The microfluidic chips were fabricated from PDMS by standard multilayer soft lithography. Each of the wafers was treated with TMCS (trimethylchlorosilane). For the flow layer PDMS with an elastomer to crosslinker ratio of 5:1 was prepared and poured over the wafer and place to a desiccator for 40 min. For the control layer, PDMS with a 20:1 elastomer to crosslinker ratio was spin coated at 1400 rpm on to the wafer, and left to sit for 40 min before baking. Both PDMS coated wafers were baked in the oven at 80 °C for 20 minutes. After the layers were aligned by hand and the aligned devices were placed in the oven for 90 minutes. The bonded chip was punched using a 900 mm pin and plasma bonded to a glass slide.

Device setup

To prime the chip, control lines were filled with phosphate-buffered saline (PBS) and pressurized at 1.38 bar. The flow layer was primed with a solution of 2% bovine serum albumin in 0.5× PBS. For washes between loading steps, 10 mM TRIS buffer (pH = 8) was used. For the experiments energy, PURE, and DNA solutions were mixed in the microfluidic reactors on the microfluidic chip in a 2:2:1 ratio. The peristaltic pump was actuated at 20 Hz to mix the solutions. Every 15 min, the reactor was imaged and a 20% fraction of the reactor volume was replaced with fresh components with the same 2:2:1 ratio. Details on the operation of the microfluidic chip can be found in Supplementary Tables 1 and 2. In all, 2.5× energy solution was prepared as described above. In all, 2.5× PURE or ΔPURE solutions were prepared by mixing the desired protein solutions (Supplementary Table 3) with ribosomes (final concentration: 0.6 μM) and supplied with 10 μM TCEP (final concentration: 4 μM). The PURE solution was supplemented with mScarlet protein to allow visualization, and the solutions were brought to final volume with the addition of water.
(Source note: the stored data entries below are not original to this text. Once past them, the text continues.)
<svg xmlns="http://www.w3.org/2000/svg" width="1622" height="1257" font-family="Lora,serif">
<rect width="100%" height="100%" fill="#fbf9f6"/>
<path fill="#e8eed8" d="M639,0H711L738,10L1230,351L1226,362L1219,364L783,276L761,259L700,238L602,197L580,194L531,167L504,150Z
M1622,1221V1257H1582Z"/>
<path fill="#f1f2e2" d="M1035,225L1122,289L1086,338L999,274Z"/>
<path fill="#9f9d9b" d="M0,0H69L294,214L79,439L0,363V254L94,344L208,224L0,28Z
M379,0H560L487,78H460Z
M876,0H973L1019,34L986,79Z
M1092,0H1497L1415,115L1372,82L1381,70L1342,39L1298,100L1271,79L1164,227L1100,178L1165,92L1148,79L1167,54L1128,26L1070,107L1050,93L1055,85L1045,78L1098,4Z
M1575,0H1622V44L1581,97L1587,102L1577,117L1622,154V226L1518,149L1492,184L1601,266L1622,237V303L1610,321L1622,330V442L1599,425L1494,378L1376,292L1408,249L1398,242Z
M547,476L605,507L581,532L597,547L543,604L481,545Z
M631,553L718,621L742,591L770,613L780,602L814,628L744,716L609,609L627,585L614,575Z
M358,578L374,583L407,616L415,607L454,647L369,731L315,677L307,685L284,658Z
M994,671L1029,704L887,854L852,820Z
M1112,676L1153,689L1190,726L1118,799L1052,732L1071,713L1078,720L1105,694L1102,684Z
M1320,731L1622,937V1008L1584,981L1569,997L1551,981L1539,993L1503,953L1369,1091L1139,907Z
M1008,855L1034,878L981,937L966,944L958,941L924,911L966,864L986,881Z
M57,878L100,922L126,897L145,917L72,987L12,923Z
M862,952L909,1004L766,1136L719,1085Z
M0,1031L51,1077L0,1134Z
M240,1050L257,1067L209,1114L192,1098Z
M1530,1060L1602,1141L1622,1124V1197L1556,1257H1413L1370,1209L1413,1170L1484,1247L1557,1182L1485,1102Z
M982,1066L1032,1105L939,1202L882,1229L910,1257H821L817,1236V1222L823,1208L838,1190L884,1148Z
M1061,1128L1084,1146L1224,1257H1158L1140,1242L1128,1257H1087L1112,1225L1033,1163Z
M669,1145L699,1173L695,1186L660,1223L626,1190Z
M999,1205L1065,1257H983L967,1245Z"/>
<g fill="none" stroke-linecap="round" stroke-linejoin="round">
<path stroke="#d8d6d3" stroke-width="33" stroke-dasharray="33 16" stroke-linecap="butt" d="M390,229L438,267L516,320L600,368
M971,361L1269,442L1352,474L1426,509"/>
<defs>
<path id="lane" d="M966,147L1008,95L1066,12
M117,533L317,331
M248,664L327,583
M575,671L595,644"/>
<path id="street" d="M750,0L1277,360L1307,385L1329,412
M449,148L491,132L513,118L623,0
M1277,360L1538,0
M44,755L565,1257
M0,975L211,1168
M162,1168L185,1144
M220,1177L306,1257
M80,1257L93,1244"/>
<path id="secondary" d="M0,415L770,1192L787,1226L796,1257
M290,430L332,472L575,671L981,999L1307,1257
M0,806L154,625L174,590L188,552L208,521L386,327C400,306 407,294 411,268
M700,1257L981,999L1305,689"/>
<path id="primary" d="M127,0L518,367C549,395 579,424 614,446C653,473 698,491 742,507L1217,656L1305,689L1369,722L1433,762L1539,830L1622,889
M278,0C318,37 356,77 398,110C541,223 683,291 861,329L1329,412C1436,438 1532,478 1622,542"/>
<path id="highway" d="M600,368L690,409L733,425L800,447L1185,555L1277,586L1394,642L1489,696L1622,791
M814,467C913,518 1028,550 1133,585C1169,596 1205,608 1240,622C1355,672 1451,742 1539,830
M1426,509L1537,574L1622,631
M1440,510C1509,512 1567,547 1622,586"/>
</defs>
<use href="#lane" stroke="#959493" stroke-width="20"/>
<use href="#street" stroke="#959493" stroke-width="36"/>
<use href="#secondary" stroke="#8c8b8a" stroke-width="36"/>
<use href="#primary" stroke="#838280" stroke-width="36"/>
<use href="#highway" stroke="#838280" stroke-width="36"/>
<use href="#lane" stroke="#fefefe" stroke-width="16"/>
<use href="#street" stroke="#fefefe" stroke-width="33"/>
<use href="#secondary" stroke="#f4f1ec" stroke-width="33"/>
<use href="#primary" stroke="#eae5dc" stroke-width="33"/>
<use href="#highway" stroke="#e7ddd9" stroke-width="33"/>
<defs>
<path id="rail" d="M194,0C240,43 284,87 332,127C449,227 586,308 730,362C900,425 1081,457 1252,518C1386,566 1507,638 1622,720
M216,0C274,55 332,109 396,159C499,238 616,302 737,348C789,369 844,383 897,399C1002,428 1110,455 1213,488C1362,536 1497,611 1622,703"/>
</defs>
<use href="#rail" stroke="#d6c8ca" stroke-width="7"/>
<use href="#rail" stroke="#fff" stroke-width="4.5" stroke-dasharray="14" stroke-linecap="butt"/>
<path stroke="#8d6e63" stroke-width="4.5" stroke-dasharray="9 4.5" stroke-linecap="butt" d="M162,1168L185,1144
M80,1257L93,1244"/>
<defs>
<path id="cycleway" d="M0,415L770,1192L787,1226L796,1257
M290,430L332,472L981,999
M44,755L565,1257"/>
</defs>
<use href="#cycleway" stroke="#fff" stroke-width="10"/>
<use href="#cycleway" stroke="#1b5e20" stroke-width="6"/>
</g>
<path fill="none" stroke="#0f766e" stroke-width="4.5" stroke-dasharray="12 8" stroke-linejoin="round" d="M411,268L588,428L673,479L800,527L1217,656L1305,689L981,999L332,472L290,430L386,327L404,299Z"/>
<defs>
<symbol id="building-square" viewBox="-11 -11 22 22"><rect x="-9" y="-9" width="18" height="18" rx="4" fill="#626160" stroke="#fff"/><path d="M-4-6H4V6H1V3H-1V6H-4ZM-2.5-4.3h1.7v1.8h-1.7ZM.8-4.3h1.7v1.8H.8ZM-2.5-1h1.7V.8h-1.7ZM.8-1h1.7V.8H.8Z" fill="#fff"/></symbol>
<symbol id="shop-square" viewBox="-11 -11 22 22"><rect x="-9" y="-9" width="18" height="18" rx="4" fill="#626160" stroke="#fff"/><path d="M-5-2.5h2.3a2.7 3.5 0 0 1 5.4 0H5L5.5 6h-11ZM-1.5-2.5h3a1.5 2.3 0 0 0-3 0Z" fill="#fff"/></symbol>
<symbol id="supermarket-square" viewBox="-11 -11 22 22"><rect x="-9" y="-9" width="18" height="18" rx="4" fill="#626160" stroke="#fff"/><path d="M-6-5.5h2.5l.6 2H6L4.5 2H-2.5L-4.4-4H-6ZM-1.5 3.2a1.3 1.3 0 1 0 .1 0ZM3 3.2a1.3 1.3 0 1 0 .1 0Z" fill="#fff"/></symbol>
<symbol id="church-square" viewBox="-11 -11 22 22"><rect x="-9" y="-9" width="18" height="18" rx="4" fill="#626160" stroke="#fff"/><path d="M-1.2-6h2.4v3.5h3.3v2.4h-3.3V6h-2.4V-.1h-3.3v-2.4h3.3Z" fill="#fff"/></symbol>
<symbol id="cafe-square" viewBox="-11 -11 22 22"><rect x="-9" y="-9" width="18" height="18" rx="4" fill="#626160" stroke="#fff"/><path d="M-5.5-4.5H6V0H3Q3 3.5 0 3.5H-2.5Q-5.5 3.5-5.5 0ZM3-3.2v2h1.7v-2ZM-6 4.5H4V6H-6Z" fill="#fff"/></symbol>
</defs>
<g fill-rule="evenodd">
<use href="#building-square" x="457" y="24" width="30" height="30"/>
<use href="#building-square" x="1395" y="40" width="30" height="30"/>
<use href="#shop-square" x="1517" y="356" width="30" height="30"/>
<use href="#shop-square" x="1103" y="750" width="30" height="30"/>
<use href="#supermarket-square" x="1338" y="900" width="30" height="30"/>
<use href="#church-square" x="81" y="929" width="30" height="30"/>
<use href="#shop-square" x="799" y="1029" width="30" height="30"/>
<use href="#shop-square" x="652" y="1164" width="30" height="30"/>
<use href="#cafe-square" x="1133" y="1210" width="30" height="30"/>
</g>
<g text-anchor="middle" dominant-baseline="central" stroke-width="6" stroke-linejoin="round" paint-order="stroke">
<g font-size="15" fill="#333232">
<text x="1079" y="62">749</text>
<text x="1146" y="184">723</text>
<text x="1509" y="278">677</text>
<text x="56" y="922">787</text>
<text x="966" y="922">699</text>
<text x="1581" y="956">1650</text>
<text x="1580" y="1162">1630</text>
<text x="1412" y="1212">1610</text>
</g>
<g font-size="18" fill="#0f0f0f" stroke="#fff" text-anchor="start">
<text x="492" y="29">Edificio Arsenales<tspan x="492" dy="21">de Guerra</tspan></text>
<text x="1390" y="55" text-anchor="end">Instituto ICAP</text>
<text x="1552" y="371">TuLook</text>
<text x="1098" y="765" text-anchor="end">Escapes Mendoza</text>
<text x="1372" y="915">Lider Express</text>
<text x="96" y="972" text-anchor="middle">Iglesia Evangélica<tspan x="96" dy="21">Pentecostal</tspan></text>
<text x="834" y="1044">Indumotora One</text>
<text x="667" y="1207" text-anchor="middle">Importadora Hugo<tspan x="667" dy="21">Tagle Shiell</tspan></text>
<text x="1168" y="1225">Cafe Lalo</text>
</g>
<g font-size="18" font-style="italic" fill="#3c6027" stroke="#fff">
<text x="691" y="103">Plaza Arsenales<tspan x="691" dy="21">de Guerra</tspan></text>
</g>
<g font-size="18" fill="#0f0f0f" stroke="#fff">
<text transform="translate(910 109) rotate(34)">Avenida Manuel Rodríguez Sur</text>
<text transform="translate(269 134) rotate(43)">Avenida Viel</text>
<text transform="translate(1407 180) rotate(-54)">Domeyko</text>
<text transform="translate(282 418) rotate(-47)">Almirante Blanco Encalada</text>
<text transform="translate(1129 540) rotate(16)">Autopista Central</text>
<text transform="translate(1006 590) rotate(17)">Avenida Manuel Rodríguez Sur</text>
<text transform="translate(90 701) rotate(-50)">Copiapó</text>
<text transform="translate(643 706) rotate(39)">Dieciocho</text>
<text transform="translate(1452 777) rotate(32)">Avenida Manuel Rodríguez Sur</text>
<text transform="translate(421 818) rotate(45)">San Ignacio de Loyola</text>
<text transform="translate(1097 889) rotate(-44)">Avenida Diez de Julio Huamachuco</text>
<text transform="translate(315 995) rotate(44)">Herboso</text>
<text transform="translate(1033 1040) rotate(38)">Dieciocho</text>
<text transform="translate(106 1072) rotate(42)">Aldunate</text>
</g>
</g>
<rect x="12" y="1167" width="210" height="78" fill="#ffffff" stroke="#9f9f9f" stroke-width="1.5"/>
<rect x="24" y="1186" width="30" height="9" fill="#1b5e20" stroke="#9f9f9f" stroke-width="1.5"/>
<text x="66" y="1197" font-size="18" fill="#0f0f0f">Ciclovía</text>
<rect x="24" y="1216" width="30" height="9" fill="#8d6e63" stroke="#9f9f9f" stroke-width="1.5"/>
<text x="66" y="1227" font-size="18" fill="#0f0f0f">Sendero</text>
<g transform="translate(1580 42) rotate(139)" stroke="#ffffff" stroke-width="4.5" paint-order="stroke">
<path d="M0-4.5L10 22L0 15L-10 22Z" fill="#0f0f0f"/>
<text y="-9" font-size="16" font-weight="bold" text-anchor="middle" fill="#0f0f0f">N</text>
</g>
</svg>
The DNA solution at five times its final concentration was prepared by mixing the desired linear templates and Chi DNA. The final concentration of eGFP reporter in the reaction was 2 nM, the Chi DNA was used at a final concentration of 1.25 μM. The Chi decoys were added to help mitigate potential DNA absorption and degradation, whereas the DNA solution is stored in the FEP tubing before it is added to the chip.

Data acquisition and analysis

Solenoid valves, microscope, and camera were controlled by a custom Matlab and LabVIEW program. The chip and microscope stage were enclosed in an environmental chamber at 34 °C. Green and red fluorescence was monitored over time on an automated inverted fluorescence microscope (Nikon), using 20× magnification and FITC/mCherry filters. The microscope hardware details are described in ref. 37.

The fluorescence images were analyzed and corrected in Python, by subtracting the background fluorescence of a position next to the fluidic channel. The fluorescence signal was normalized in respect to maximal positive control signal intensity in a given experiment, or to the overall maximal intensity if a positive control was not included. The eGFP synthesis rate was calculated based on an eGFP calibration curve (Supplementary Fig. 24b) and dilution rate.

Reporting summary

Further information on research design is available in the Nature Research Reporting Summary linked to this article.